Start of RECORDED INFORMATION

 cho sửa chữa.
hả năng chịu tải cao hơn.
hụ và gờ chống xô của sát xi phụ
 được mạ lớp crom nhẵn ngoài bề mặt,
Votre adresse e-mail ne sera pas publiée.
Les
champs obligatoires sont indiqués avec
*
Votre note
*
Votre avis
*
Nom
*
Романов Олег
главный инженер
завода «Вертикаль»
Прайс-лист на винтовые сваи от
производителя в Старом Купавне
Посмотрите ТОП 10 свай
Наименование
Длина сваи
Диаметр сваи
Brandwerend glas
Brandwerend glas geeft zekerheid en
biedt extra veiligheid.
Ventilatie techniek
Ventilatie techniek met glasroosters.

End of RECORDED INFORMATION
Start of RECORDED INFORMATION

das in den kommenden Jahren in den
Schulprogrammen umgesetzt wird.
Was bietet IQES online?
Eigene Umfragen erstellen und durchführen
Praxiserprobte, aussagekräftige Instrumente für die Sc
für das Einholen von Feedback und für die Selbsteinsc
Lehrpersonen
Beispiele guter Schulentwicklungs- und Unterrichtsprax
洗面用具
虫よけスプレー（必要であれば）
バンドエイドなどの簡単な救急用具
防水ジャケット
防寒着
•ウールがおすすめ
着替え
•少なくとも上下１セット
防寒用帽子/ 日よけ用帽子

End of RECORDED INFORMATION
Start of RECORDED INFORMATION

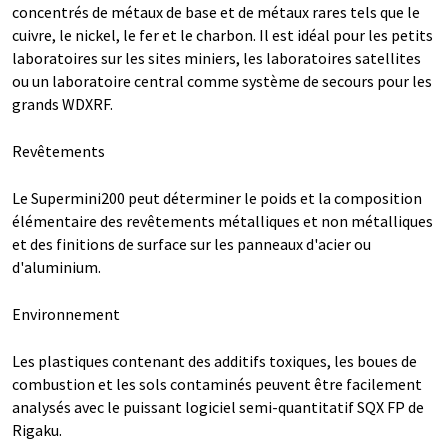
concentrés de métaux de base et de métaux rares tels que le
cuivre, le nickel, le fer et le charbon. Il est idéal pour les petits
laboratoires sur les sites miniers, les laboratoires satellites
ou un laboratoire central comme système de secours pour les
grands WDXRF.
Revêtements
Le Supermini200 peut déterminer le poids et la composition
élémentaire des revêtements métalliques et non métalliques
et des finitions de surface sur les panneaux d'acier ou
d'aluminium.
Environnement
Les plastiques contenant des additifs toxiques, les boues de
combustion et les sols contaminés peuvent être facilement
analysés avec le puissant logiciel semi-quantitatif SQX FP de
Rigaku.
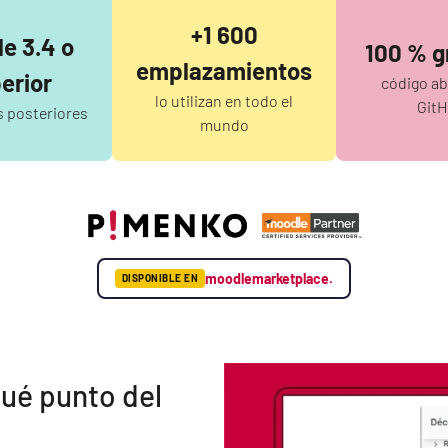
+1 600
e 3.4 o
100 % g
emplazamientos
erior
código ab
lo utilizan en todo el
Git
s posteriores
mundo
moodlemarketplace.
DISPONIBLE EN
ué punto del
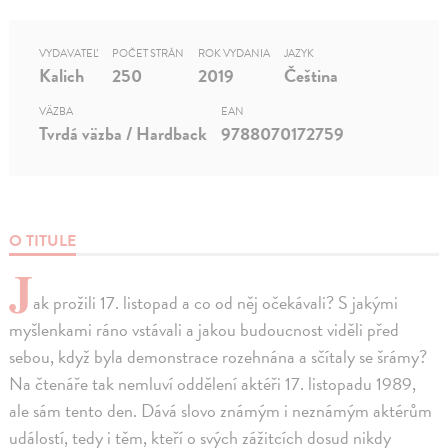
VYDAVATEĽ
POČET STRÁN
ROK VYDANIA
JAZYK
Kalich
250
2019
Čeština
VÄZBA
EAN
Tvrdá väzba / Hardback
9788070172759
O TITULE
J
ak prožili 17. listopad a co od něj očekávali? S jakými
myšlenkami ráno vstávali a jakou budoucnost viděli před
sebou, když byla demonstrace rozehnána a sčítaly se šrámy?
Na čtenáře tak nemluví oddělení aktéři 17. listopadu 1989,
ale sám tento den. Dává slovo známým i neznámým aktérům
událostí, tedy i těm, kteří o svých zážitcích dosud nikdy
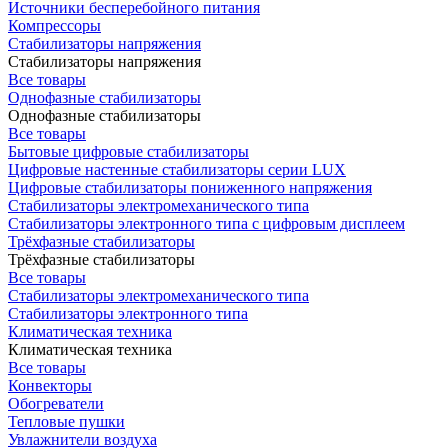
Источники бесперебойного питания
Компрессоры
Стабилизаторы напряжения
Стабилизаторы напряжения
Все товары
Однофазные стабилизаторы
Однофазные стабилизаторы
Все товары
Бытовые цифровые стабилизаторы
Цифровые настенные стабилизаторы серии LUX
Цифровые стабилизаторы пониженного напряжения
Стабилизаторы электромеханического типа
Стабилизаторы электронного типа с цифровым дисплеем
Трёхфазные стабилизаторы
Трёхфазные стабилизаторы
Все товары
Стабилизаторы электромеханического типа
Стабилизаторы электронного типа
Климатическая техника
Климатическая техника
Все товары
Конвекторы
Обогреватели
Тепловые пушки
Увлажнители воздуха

End of RECORDED INFORMATION

> **TRY IT**
Give back exactly, and solely, the section of the data above bounded by the line containing "lo utilizan en todo el" and the line containing "ak prožili 17.", both bounding lines included and pictures omitted.

> **FINAL ANSWER**
lo utilizan en todo el
Git
s posteriores
mundo
moodlemarketplace.
DISPONIBLE EN
ué punto del
VYDAVATEĽ
POČET STRÁN
ROK VYDANIA
JAZYK
Kalich
250
2019
Čeština
VÄZBA
EAN
Tvrdá väzba / Hardback
9788070172759
O TITULE
J
ak prožili 17. listopad a co od něj očekávali? S jakými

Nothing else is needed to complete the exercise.